Although the defense presented a witness who testified that she observed the police hitting the defendant before he was put into the squadrol, the trial judge discounted the testimony. The witness, who was indirectly related to the defendant, had been recently discovered, and the witness' testimony was contradicted by the testimony of several officers, who stated that the defendant was not beaten or abused in any way during his arrest. *460 The trial judge indicated that he would have had to stretch his imagination to believe the testimony of the defense witness, and from the record before us, we cannot dispute the trial judge's conclusion.
Because the defendant failed to establish that he was injured while in police custody, and because this point was not conceded by the State, we decline to require the prosecution to demonstrate by clear and convincing evidence under LaFrana that the defendant's injury was wholly unrelated to his confession. The trial court in this case properly required the State to prove by a preponderance of the evidence that the defendant's confession was given voluntarily. People v. Jackson (1968), 41 Ill. 2d 102, 109.
Defendant contends that his conviction for aggravated arson must be reversed because the statute under which he was convicted, section 20-1.1(a)(1) of the Criminal Code of 1961 (Ill. Rev. Stat. 1981, ch. 38, par. 20-1.1(a)(1)), is unconstitutional. We agree. In People v. Johnson (1986), 114 Ill. 2d 69, this court held subsection (1) of section 20-1.1(a) unconstitutional.
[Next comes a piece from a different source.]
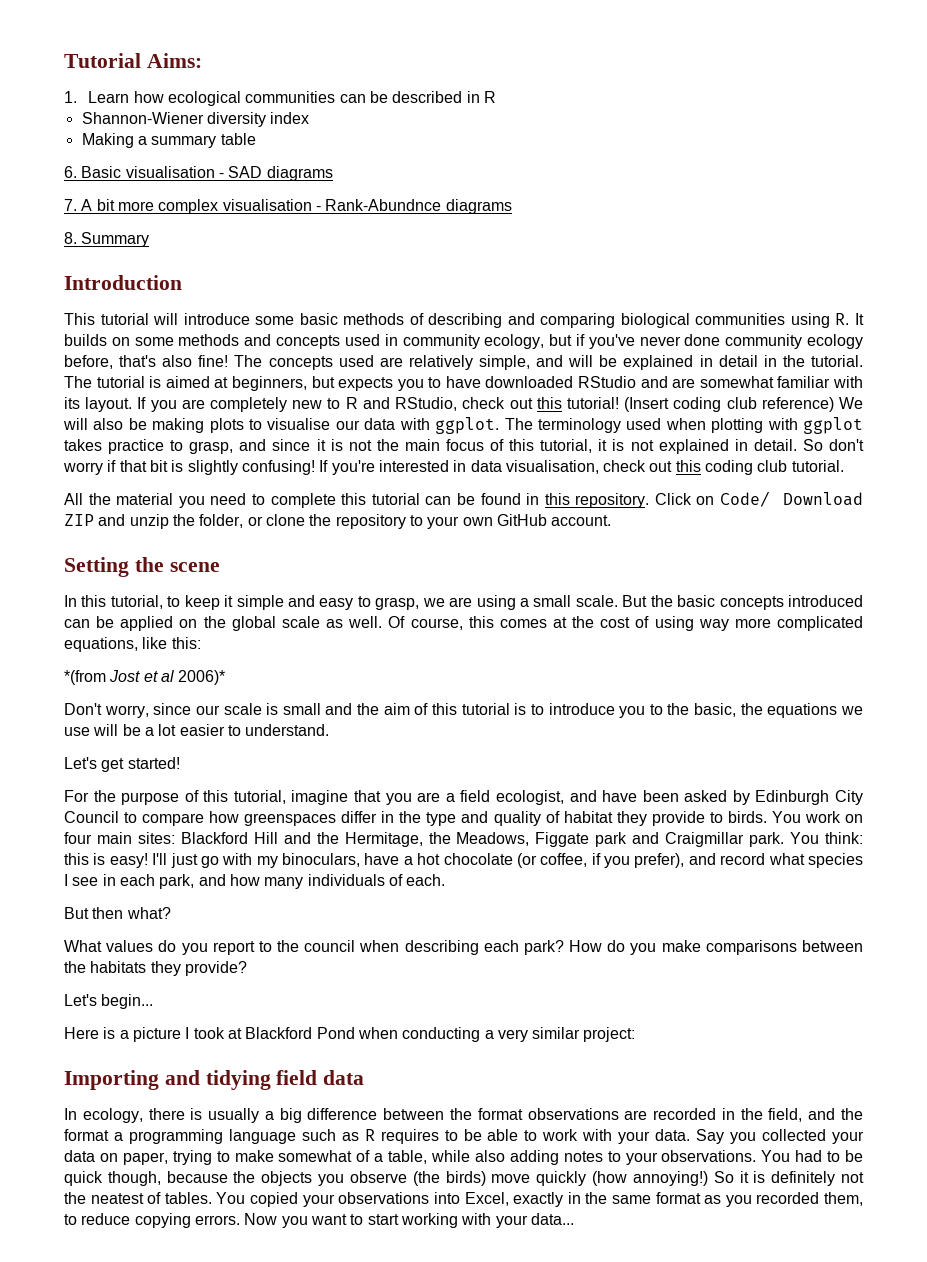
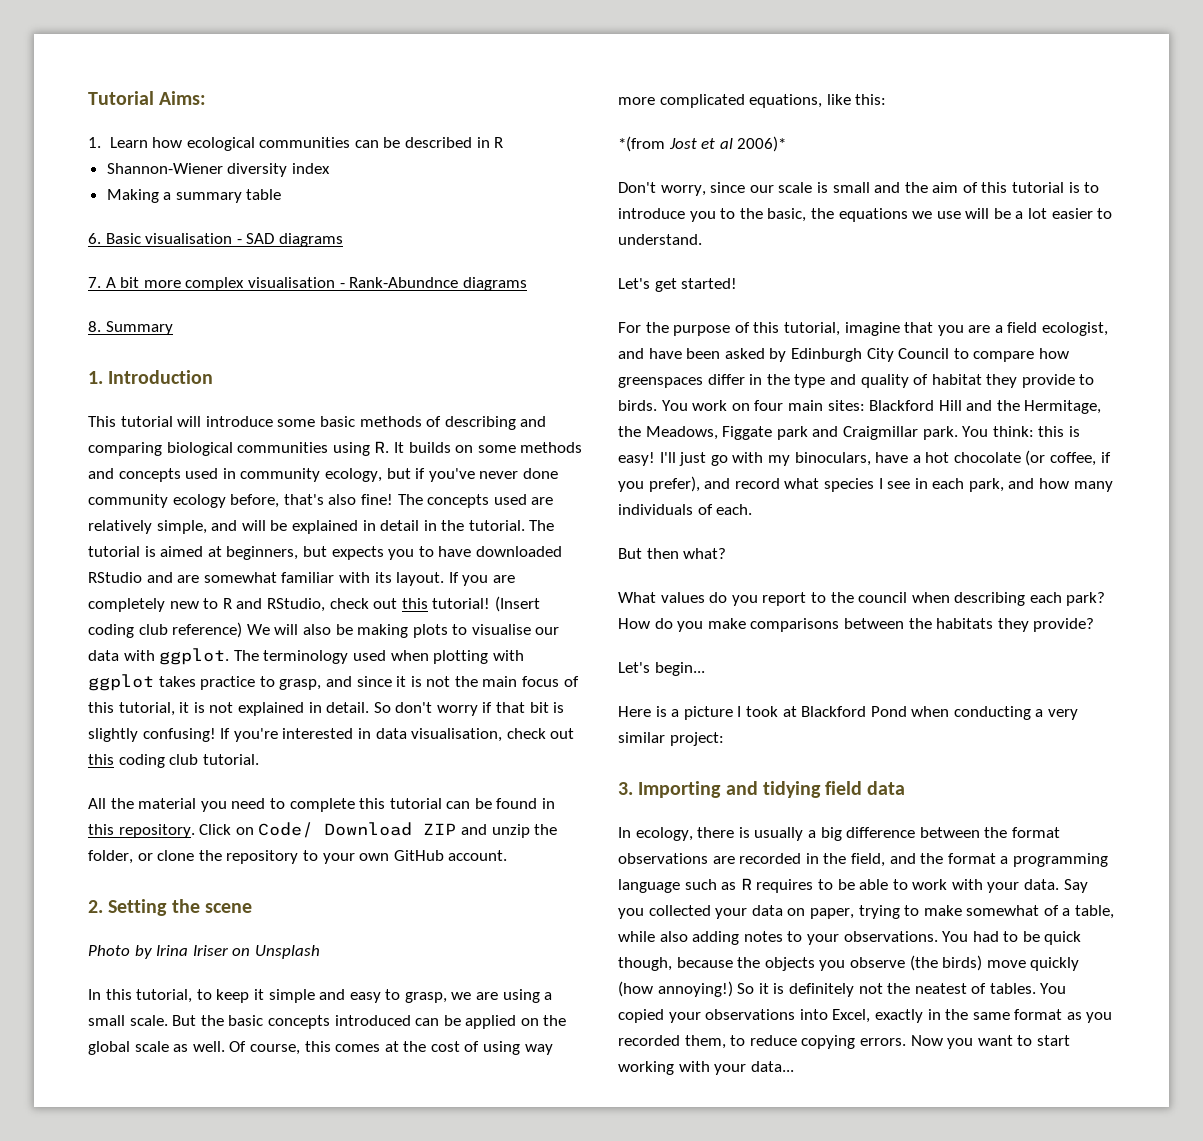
(150, 239) none -> [88,371,103,384] 1.
(612, 520) none -> [88,900,103,913] 2.
(220, 567) none -> [88,945,320,959] // Photo by Irina Iriser on Unsplash
(636, 1034) none -> [618,782,633,795] 3.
The present defendant's conviction for aggravated arson, therefore, arose under an invalid statute and must be reversed.
The trial judge merged the defendant's arson conviction into the defendant's conviction of aggravated arson for purposes of sentencing. Because, based upon the holding of this court in Johnson, the aggravated-arson conviction must be reversed, we remand the cause for sentencing on the arson conviction. We note in passing that the aggravated-arson statute has been amended by Public Act 84-1100, effective December 9, 1985. Because the defendant challenges the former version of the statute, which was in effect at the time of his offense and conviction, and not the present statute, the amendment does not affect the outcome of this case.
For the reasons stated, the judgments of the appellate *461 and circuit courts are affirmed with respect to the defendant's conviction for arson and conviction and sentence for possession of an incendiary device; the judgments are reversed with respect to the defendant's conviction and sentence for aggravated arson; the cause is remanded to the circuit court of Cook County for sentencing on the arson conviction.
Appellate court affirmed in part and reversed in part; circuit court affirmed in part and reversed in part; cause remanded, with directions.